> Input data

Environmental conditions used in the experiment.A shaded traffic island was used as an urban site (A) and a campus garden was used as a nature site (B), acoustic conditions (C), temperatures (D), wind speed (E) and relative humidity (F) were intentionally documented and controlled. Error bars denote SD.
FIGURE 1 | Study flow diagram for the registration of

==

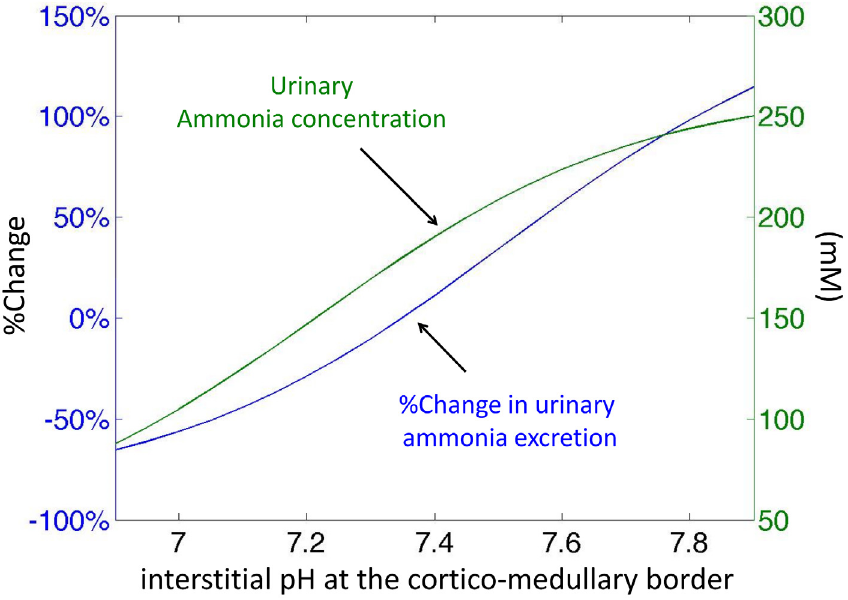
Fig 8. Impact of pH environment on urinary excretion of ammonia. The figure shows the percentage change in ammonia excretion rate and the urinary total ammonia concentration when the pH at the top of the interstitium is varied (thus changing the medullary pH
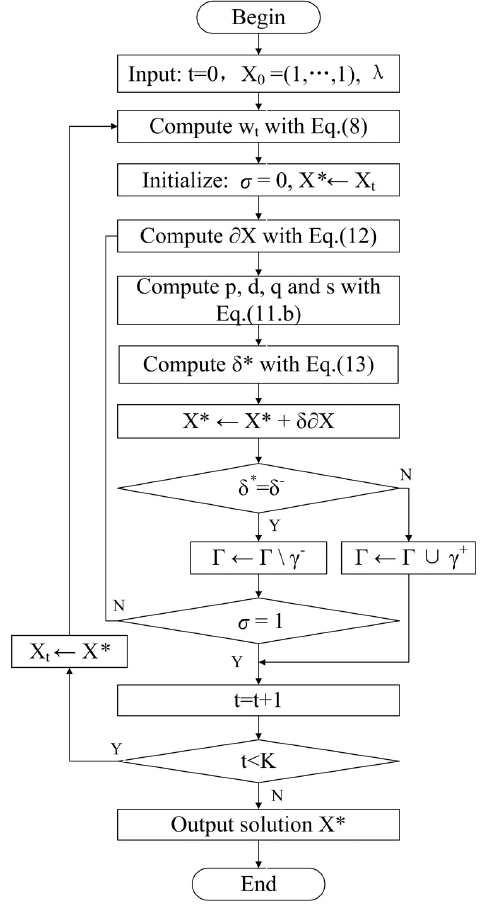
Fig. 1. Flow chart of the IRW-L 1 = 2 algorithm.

> Assignment
A clean copy is needed of the lines in the listing above from the one with "Fig 8. Impact" through the one with "Fig. 1. Flow", exact in every word and free of pictures.

> Result
Fig 8. Impact of pH environment on urinary excretion of ammonia. The figure shows the percentage change in ammonia excretion rate and the urinary total ammonia concentration when the pH at the top of the interstitium is varied (thus changing the medullary pH
Fig. 1. Flow chart of the IRW-L 1 = 2 algorithm.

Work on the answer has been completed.